Exercise objective: Please filter the listing below and copy out the lines that hold "events".

Collected material:
────────────────

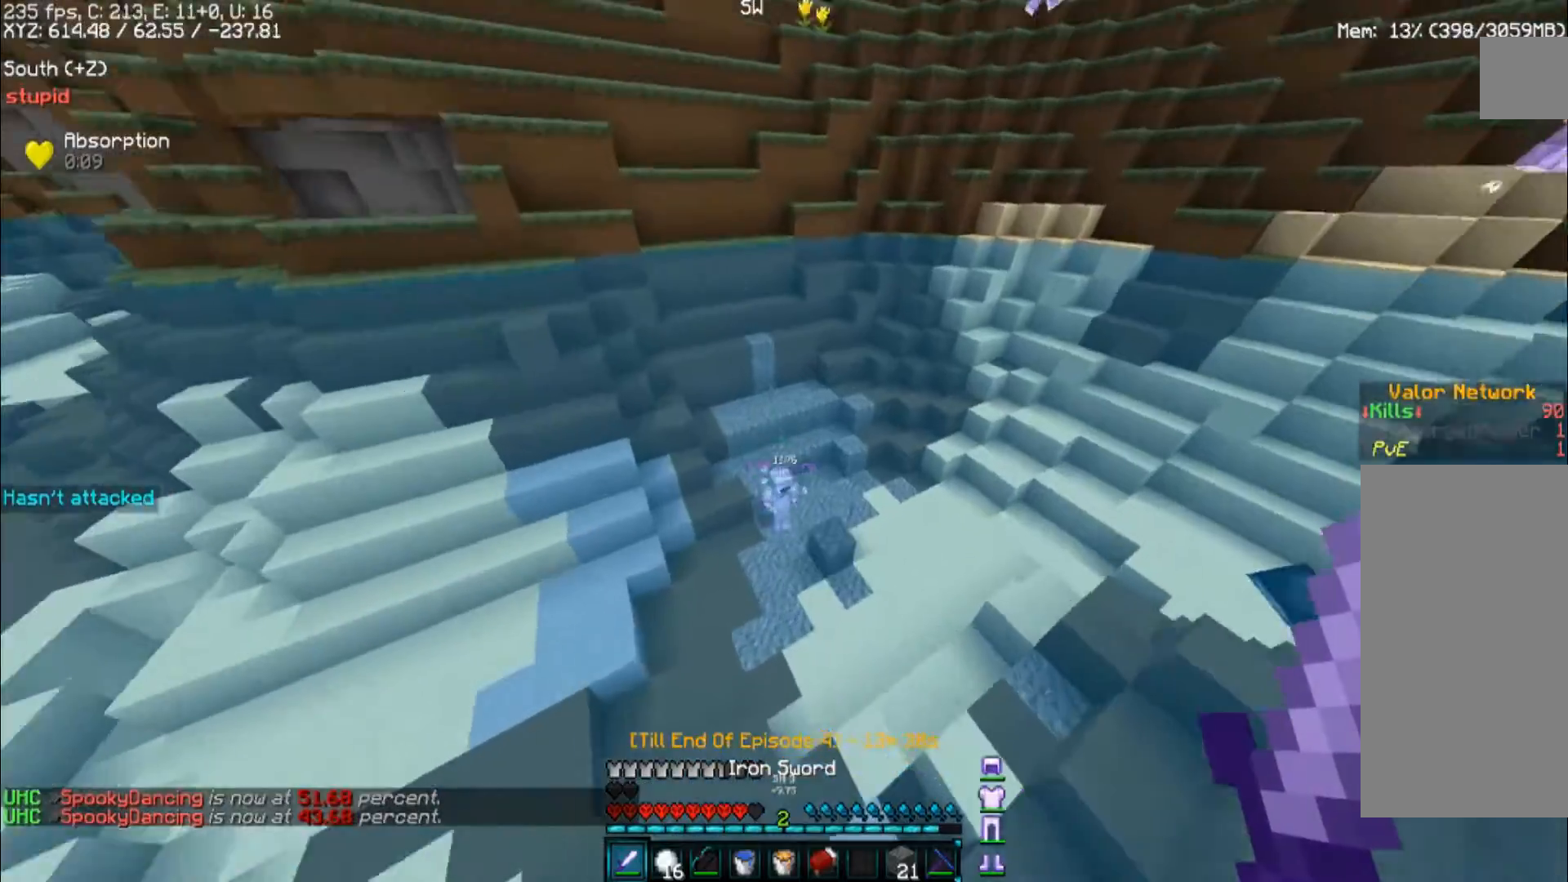
{"keys": ["w"], "mouse": [], "events": []}
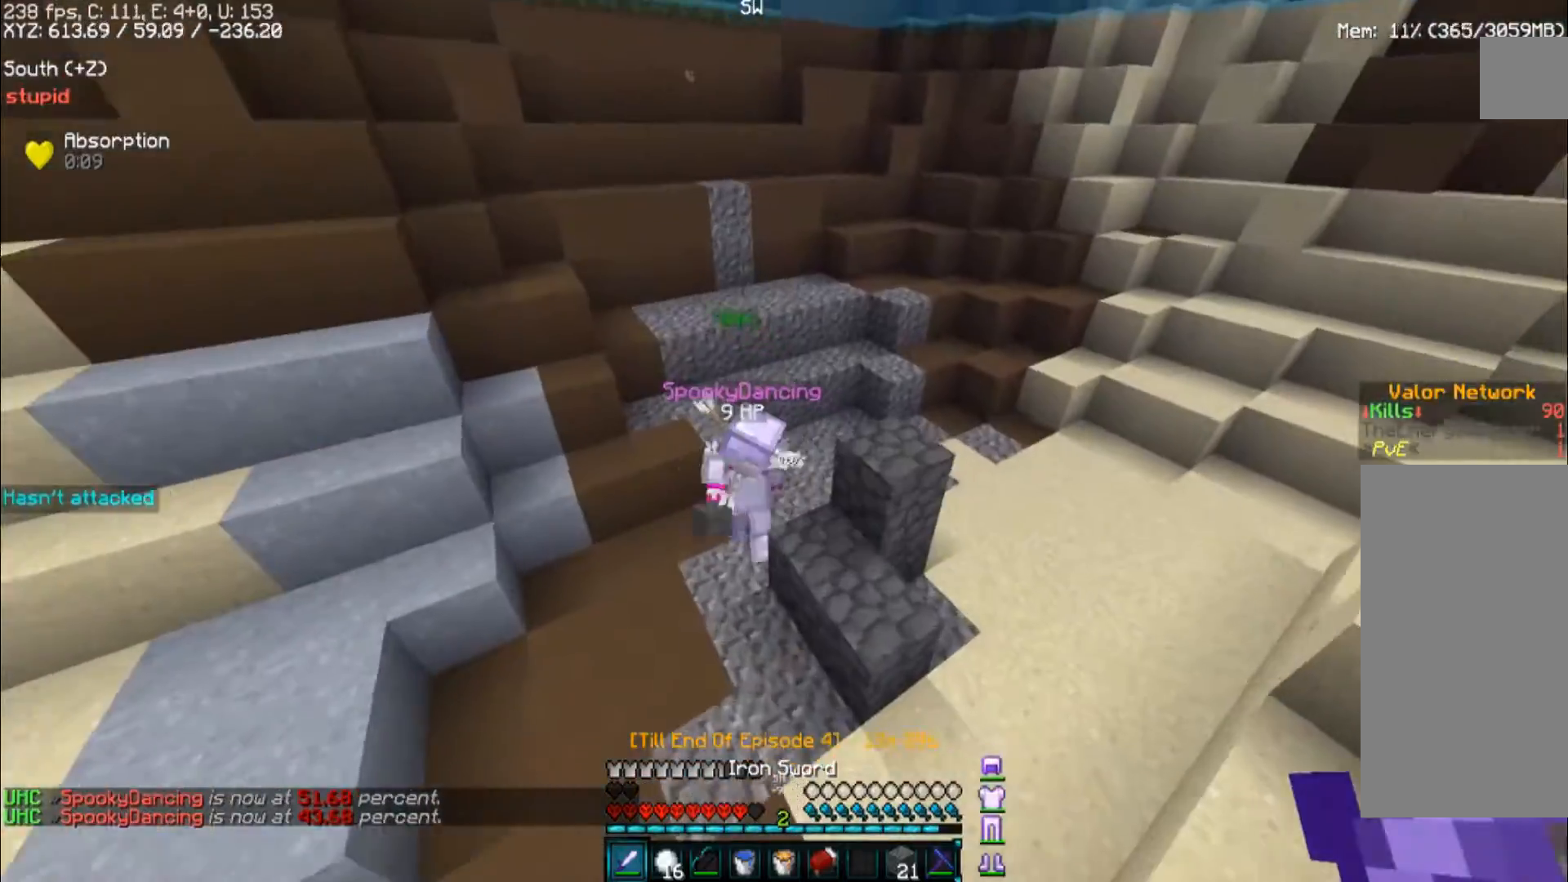
{"keys": ["a", "w"], "mouse": ["left"], "events": [[200, "mouse_left", "down"], [267, "a", "down"], [333, "mouse_left", "up"], [400, "mouse_left", "down"]]}
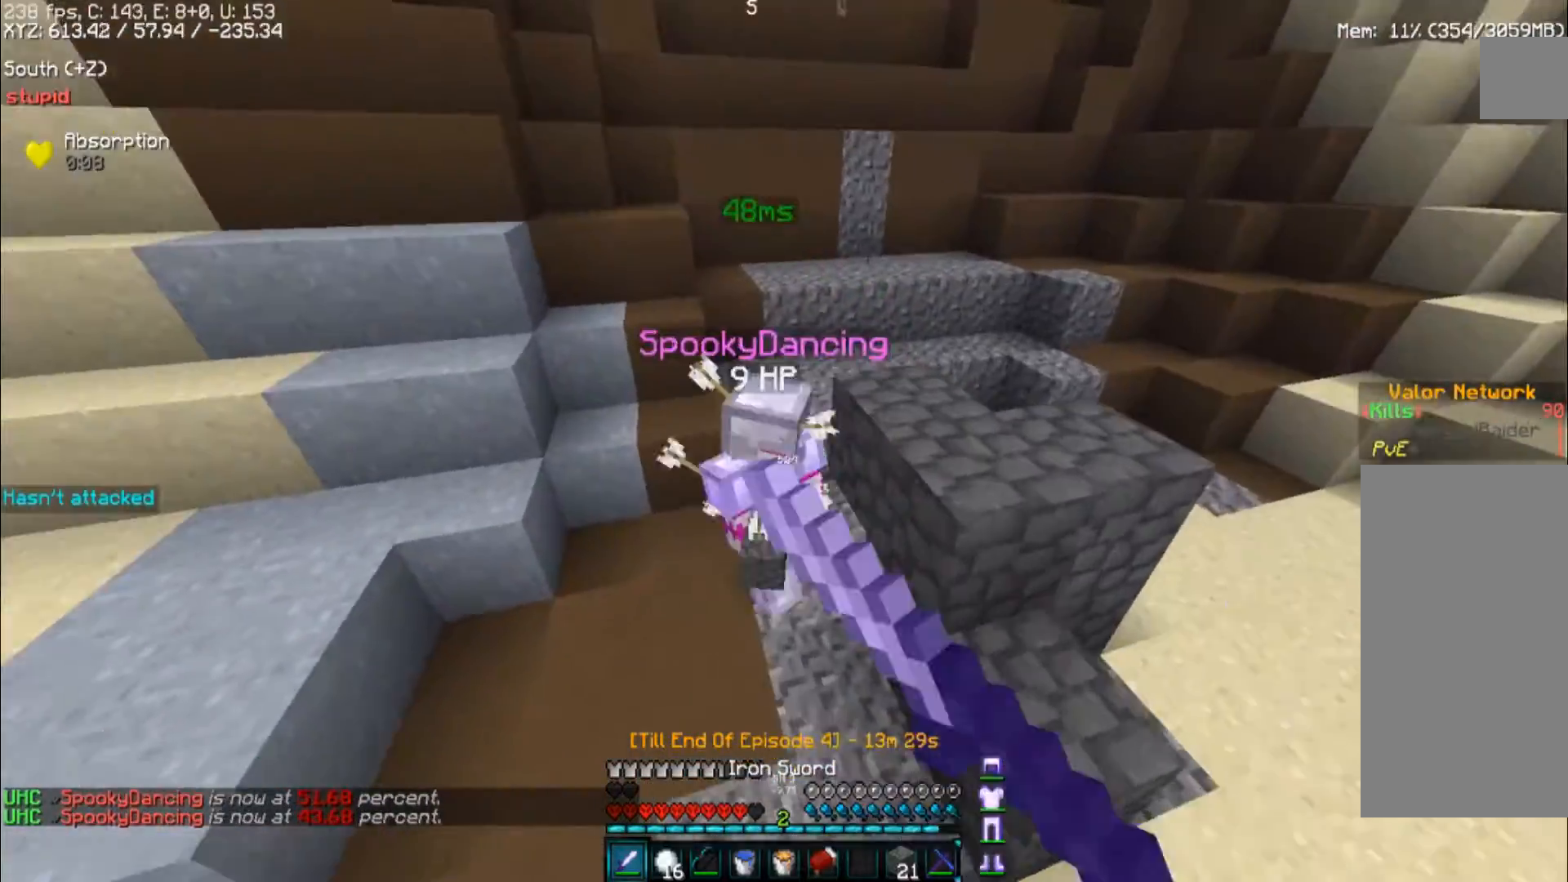
{"keys": ["a", "space", "w"], "mouse": []}
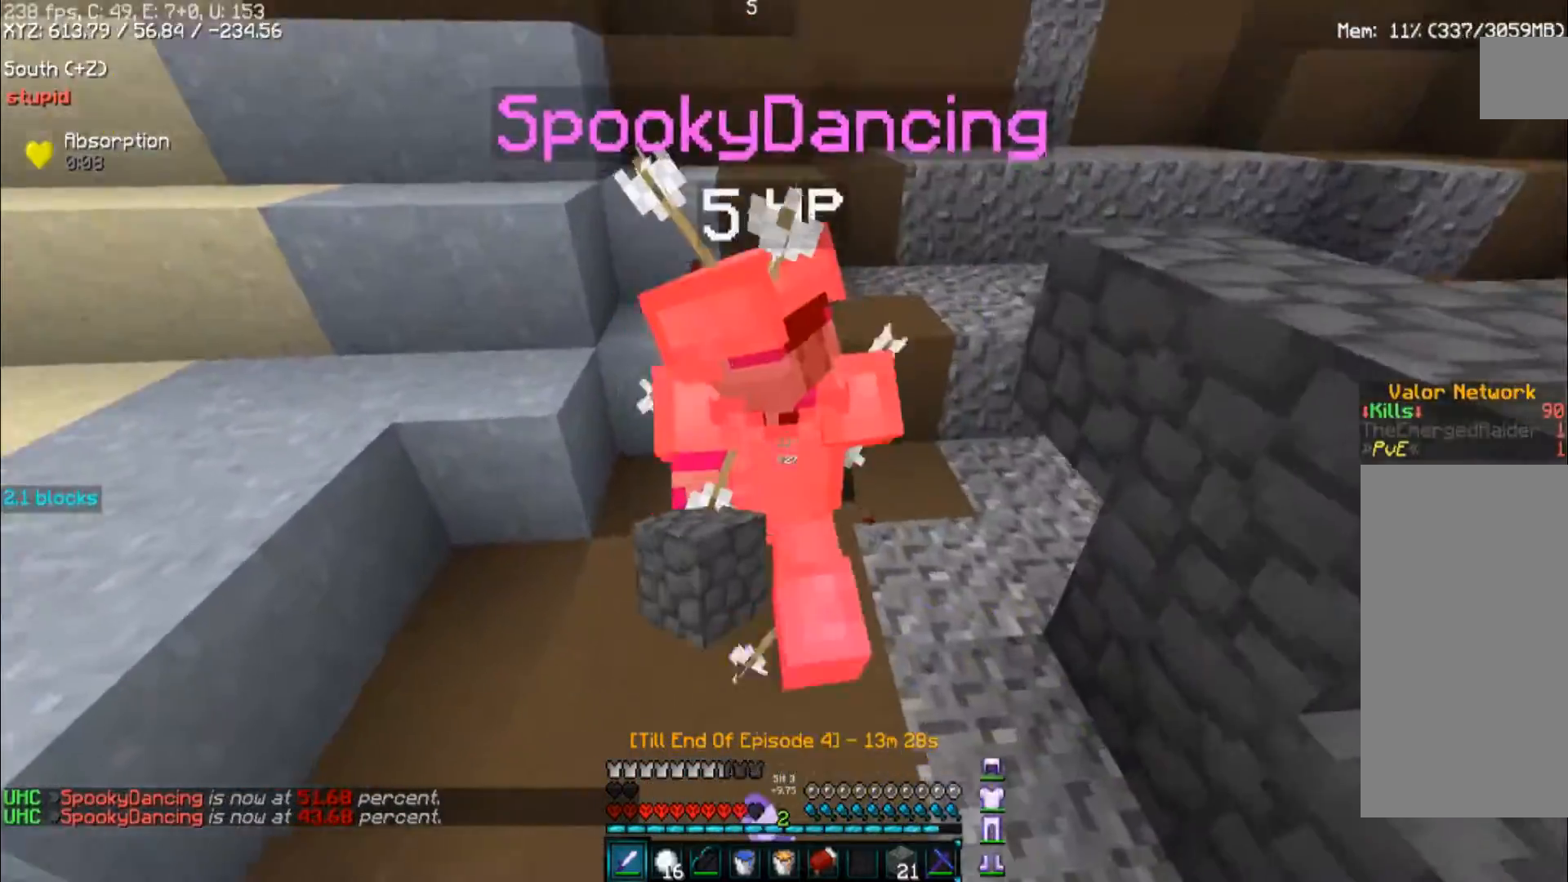
{"keys": ["space", "w"], "mouse": ["left"], "events": [[100, "mouse_left", "down"], [133, "mouse_left", "up"], [167, "mouse_left", "down"], [200, "a", "up"], [267, "mouse_left", "up"], [300, "a", "down"], [333, "mouse_left", "down"], [367, "a", "up"]]}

────────────────

Exercise response:
{"keys": ["w"], "mouse": [], "events": []}
{"keys": ["a", "w"], "mouse": ["left"], "events": [[200, "mouse_left", "down"], [267, "a", "down"], [333, "mouse_left", "up"], [400, "mouse_left", "down"]]}
{"keys": ["space", "w"], "mouse": ["left"], "events": [[100, "mouse_left", "down"], [133, "mouse_left", "up"], [167, "mouse_left", "down"], [200, "a", "up"], [267, "mouse_left", "up"], [300, "a", "down"], [333, "mouse_left", "down"], [367, "a", "up"]]}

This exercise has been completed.